INTRODUCTION.
Table des matières 1.
Table des matières L'ÉQUITATION, ou l'art de monter à cheval, dit M. de Bohan, dans son Traité d'Équitation militaire ( Encyclopédie, page 264), nous enseigne et nous démontre la position que nous devons tenir sur un cheval pour y être avec le plus de sûreté et d'aisance. Il nous fournit en même temps les moyens de conduire le cheval avec la plus grande facilité, et d'obtenir de lui, de la manière la plus simple, et en le fatiguant le moins possible, l'obéissance la plus exacte et la plus parfaite, en tout ce que sa construction et ses forces peuvent lui permettre.
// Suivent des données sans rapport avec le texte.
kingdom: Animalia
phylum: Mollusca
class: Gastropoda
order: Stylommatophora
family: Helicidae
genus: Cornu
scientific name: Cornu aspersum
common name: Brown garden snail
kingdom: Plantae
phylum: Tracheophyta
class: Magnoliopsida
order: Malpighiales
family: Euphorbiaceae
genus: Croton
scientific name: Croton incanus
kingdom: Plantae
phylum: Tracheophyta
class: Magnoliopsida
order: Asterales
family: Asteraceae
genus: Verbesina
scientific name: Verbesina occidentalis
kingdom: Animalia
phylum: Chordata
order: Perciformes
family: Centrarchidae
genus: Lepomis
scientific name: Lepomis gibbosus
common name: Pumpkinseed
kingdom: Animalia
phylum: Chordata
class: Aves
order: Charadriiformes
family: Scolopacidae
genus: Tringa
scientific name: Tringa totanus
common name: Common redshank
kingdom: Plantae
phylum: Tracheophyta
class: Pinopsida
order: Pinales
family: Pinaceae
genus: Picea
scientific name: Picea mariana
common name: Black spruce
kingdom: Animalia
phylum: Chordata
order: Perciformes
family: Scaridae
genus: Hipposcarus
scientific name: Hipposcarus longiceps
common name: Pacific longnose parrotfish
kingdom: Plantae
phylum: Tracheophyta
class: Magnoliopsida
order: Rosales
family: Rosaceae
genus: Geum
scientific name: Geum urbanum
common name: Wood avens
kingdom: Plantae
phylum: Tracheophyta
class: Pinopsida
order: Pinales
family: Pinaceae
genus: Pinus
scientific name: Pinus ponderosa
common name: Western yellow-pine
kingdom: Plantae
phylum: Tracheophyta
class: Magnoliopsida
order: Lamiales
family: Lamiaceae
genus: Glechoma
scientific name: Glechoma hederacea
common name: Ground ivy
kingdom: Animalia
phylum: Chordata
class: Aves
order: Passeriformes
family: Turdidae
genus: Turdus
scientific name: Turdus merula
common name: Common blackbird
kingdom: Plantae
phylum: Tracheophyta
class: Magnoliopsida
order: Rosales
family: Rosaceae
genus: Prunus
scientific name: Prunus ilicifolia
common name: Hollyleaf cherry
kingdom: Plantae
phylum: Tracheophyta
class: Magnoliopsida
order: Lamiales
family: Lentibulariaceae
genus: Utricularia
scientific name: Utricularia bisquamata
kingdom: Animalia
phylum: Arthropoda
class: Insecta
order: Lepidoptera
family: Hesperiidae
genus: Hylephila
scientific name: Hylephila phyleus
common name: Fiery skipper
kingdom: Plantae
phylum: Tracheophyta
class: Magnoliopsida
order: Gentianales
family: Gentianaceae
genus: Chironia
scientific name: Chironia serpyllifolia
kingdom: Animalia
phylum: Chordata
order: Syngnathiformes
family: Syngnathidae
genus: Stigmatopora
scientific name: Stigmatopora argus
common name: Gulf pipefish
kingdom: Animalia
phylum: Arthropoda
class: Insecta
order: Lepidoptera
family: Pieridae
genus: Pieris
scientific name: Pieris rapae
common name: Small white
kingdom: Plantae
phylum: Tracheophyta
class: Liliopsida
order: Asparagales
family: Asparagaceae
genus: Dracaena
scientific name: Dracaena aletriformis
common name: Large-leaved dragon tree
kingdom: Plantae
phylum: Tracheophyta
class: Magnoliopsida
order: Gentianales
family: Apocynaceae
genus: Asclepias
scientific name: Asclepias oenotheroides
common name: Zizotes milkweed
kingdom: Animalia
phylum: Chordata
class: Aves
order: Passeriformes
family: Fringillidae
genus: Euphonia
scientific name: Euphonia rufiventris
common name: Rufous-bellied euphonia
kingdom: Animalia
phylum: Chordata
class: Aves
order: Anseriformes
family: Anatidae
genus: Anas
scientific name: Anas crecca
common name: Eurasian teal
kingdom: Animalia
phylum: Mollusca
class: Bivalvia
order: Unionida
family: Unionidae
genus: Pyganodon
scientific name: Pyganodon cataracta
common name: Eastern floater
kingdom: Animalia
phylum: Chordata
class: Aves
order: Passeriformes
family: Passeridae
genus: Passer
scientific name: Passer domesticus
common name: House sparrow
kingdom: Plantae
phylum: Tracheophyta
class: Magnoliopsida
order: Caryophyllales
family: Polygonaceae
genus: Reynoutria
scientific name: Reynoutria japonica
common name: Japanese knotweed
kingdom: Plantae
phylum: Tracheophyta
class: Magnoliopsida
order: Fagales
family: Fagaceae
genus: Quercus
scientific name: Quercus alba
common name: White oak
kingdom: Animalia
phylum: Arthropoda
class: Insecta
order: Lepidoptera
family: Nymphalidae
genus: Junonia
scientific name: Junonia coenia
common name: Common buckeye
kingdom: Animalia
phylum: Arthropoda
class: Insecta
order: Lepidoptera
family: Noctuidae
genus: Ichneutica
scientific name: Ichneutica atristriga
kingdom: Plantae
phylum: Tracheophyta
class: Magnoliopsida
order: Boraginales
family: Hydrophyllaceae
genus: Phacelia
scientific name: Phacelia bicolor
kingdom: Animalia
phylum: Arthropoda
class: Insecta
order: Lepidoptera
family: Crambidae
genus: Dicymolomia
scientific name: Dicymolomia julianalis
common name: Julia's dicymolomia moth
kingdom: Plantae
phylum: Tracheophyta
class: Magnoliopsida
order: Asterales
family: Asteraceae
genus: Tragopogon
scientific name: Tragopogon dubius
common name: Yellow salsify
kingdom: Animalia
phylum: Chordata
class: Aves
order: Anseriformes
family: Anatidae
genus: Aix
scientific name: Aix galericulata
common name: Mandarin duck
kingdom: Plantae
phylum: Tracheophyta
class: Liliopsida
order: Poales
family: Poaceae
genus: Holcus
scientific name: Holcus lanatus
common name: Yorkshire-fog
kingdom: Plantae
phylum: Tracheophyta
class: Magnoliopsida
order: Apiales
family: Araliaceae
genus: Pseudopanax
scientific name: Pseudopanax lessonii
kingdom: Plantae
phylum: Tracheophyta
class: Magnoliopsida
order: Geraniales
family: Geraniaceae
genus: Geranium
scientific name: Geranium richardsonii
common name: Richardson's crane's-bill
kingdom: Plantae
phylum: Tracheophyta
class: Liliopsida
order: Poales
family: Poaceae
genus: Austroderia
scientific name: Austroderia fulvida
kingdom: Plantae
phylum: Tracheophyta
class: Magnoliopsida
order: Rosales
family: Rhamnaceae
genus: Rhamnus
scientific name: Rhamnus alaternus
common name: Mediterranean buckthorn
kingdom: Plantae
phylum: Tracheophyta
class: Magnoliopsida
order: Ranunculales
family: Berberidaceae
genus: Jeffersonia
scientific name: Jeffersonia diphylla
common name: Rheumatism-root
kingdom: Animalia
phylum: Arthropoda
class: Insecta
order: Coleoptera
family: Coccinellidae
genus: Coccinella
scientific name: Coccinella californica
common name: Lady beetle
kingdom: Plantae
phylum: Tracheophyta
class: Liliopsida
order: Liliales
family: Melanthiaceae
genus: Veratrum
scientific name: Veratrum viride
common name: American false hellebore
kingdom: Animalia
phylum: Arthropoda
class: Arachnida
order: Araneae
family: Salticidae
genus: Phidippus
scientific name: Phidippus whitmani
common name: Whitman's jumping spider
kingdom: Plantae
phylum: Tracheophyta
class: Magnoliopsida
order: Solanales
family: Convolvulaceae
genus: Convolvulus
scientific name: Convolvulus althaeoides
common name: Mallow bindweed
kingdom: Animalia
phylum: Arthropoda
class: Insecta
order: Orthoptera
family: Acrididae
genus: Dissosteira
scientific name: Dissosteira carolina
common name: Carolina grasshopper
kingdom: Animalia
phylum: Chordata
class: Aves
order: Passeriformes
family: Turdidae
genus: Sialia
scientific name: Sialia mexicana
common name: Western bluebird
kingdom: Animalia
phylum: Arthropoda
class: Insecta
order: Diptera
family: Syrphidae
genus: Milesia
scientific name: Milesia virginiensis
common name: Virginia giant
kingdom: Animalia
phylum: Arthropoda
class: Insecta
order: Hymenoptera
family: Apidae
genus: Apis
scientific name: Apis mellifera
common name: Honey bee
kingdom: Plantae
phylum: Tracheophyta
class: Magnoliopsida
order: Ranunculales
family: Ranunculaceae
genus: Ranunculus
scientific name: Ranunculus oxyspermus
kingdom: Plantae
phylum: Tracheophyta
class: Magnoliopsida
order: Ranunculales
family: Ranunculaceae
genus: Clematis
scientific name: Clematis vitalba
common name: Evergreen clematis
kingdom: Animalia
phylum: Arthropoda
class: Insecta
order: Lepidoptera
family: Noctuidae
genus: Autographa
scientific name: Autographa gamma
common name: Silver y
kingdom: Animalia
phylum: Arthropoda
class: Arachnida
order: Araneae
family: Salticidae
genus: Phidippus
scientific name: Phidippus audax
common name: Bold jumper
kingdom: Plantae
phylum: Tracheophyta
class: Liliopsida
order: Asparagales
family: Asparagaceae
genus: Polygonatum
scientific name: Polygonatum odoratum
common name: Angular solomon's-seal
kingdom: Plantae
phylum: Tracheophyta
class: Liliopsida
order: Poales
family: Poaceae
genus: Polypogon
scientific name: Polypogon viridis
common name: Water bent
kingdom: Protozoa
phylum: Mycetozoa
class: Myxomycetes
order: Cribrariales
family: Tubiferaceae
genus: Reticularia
Il résulte de là que le cavalier est celui qui, solide et aisé sur l'animal, a acquis la connaissance de ce qu'il peut lui demander, et la pratique des meilleurs moyens pour le soumettre à l'obéissance.
Le cheval dressé ou mis, est celui qui connaît les intentions du cavalier au moindre mouvement, et y répond aussitôt avec justesse, légèreté et force.
Le développement de ces deux dernières définitions composera notre Traité d'Équitation. Notre but est de donner les moyens de devenir cavalier, comme aussi de démontrer ceux propres à corriger les vices d'un cheval, à perfectionner ses bonnes qualités, et arriver à le rendre obéissant et souple en ménageant ses forces, afin d'en obtenir le service qu'on est en droit d'attendre de lui quand il est bien conformé.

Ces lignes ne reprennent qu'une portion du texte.